## REQUESTS
(A) Answer these questions using the vSphere HA text, one answer per line with the matching mark.
(i) Which setting controls the order in which virtual machines are restarted after a host fails?
(ii) Which setting configures how vSphere HA responds when hosts lose management network connectivity with other hosts?
(iii) What does vSphere HA do when there are insufficient resources to place the virtual machines?
(B) In the records, substitute "binomial name" for "scientific name" in the lines starting at the one containing "order: Zygophyllales" and ending at the one containing "scientific name: Lissotriton vulgaris", and leave everything else as it is. Return only those lines.

## READING TEXT
((
If a host fails and its virtual machines must be restarted, you can control the order in which the virtual machines are restarted with the VM restart priority setting. You can also configure how vSphere HA responds if hosts lose management network connectivity with other hosts by using the host isolation response setting. Other factors are also considered when vSphere HA restarts a virtual machine after a failure.

The following settings apply to all virtual machines in the cluster in the case of a host failure or isolation. You can also configure exceptions for specific virtual machines. See Customize an Individual Virtual Machine.

VM restart priority determines the relative order in which virtual machines are allocated resources after a host failure. Such virtual machines are assigned to hosts with unreserved capacity, with the highest priority virtual machines placed first and continuing to those with lower priority until all virtual machines have been placed or no more cluster capacity is available to meet the reservations or memory overhead of the virtual machines. A host then restarts the virtual machines assigned to it in priority order. If there are insufficient resources, vSphere HA waits for more unreserved capacity to become available, for example, due to a host coming back online, and then retries the placement of these virtual machines. To reduce the chance of this situation occurring, configure vSphere HA admission control to reserve more resources for failures. Admission control allows you to control the amount of cluster capacity that is reserved by virtual machines, which is unavailable to meet the reservations and memory overhead of other virtual machines if there is a failure.
))
## DATA RECORDS
((
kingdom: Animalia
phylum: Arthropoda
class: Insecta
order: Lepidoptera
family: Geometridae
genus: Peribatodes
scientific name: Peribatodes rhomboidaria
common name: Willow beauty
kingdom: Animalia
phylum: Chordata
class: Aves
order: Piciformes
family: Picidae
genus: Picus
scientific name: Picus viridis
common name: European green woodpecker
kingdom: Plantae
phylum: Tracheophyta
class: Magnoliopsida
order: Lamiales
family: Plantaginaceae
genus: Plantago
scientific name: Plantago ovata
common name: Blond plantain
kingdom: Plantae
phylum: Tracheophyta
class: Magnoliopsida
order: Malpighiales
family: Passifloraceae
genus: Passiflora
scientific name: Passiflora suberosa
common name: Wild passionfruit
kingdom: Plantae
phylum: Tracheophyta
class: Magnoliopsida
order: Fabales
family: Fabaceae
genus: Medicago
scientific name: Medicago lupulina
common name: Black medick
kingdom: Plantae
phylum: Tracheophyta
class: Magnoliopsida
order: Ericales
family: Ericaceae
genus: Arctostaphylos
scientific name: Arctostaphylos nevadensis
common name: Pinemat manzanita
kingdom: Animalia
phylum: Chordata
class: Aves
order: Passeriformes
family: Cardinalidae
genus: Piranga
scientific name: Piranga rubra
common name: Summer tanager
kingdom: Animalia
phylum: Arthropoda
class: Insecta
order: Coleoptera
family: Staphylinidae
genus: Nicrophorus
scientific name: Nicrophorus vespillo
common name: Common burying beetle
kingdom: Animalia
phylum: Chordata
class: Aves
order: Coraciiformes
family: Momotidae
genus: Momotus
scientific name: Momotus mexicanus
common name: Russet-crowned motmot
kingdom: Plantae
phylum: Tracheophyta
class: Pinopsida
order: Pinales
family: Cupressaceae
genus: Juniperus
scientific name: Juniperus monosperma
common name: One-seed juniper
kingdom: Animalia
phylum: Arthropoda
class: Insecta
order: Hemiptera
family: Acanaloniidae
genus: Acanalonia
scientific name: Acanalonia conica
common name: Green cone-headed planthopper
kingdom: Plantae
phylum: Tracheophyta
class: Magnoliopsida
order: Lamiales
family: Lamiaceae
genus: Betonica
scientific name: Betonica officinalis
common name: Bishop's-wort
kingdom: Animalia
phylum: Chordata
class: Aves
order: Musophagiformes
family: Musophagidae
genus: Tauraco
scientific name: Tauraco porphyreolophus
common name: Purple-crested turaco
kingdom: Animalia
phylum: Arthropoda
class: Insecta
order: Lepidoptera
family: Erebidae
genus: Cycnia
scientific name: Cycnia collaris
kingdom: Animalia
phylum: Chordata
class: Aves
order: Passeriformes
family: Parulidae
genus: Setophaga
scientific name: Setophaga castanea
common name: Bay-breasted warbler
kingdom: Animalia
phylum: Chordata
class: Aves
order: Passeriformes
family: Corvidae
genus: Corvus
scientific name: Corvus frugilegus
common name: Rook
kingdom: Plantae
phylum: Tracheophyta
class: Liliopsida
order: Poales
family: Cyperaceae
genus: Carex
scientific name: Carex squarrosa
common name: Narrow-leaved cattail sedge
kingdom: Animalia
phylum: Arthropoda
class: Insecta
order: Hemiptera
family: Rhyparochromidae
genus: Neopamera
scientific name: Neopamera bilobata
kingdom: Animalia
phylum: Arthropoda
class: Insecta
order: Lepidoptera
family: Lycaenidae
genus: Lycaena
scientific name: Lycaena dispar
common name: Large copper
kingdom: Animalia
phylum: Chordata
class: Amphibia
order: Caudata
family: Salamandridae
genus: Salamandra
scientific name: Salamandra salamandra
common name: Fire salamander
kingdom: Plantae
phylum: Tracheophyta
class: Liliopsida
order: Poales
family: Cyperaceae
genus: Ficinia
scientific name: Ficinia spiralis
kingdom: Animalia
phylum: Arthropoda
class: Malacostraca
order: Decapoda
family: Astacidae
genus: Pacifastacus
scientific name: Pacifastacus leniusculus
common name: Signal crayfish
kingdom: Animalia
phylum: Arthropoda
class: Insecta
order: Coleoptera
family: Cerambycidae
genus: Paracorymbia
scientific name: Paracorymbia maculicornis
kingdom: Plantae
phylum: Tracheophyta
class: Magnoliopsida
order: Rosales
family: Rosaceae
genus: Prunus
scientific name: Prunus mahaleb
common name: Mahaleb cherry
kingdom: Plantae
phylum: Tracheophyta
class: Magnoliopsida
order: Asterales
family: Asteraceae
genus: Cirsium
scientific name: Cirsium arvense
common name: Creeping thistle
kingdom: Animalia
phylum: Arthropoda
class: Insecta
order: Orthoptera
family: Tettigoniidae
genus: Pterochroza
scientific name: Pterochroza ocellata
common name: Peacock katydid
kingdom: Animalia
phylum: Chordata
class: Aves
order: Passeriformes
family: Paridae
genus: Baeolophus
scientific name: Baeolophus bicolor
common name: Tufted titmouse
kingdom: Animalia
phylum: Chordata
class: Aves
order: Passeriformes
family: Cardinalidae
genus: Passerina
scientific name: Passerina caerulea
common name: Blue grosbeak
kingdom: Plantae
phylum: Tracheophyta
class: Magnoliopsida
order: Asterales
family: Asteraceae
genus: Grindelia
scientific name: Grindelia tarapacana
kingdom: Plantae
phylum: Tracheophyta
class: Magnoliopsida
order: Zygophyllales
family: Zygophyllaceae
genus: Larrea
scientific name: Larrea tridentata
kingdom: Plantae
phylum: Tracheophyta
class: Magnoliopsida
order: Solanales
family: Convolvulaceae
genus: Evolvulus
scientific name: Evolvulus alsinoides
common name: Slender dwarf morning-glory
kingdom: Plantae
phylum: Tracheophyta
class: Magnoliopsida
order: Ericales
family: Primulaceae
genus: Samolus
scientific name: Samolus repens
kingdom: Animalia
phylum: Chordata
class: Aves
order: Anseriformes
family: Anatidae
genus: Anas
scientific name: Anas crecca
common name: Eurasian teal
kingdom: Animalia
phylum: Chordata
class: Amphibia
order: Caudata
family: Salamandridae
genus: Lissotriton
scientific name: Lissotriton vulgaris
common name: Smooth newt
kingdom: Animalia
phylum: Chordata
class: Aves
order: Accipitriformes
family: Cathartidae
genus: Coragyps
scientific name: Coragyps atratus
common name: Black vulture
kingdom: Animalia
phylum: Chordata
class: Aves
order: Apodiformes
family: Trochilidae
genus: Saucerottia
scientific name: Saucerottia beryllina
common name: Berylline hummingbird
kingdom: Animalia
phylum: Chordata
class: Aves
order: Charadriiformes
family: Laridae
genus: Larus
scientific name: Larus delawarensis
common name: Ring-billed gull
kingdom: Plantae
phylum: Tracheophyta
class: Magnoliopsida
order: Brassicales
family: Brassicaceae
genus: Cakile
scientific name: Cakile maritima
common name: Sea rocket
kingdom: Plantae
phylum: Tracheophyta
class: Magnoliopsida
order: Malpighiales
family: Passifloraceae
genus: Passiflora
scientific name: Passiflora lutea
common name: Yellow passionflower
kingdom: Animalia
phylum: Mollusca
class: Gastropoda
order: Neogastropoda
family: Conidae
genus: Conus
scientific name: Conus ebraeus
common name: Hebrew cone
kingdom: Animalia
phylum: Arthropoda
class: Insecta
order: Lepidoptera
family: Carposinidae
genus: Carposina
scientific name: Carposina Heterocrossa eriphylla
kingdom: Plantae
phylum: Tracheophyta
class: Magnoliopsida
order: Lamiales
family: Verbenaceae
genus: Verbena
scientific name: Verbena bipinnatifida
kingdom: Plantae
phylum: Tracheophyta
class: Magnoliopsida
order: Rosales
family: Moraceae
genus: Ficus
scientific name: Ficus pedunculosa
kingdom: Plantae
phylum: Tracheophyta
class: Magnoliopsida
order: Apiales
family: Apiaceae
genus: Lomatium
))
## ANSWERS TO THE EXERCISES
(A)
(i) The VM restart priority setting.
(ii) The host isolation response setting.
(iii) It waits for more unreserved capacity to become available, for example because a host comes back online, and then retries the placement of those virtual machines.

(B)
order: Zygophyllales
family: Zygophyllaceae
genus: Larrea
binomial name: Larrea tridentata
kingdom: Plantae
phylum: Tracheophyta
class: Magnoliopsida
order: Solanales
family: Convolvulaceae
genus: Evolvulus
binomial name: Evolvulus alsinoides
common name: Slender dwarf morning-glory
kingdom: Plantae
phylum: Tracheophyta
class: Magnoliopsida
order: Ericales
family: Primulaceae
genus: Samolus
binomial name: Samolus repens
kingdom: Animalia
phylum: Chordata
class: Aves
order: Anseriformes
family: Anatidae
genus: Anas
binomial name: Anas crecca
common name: Eurasian teal
kingdom: Animalia
phylum: Chordata
class: Amphibia
order: Caudata
family: Salamandridae
genus: Lissotriton
binomial name: Lissotriton vulgaris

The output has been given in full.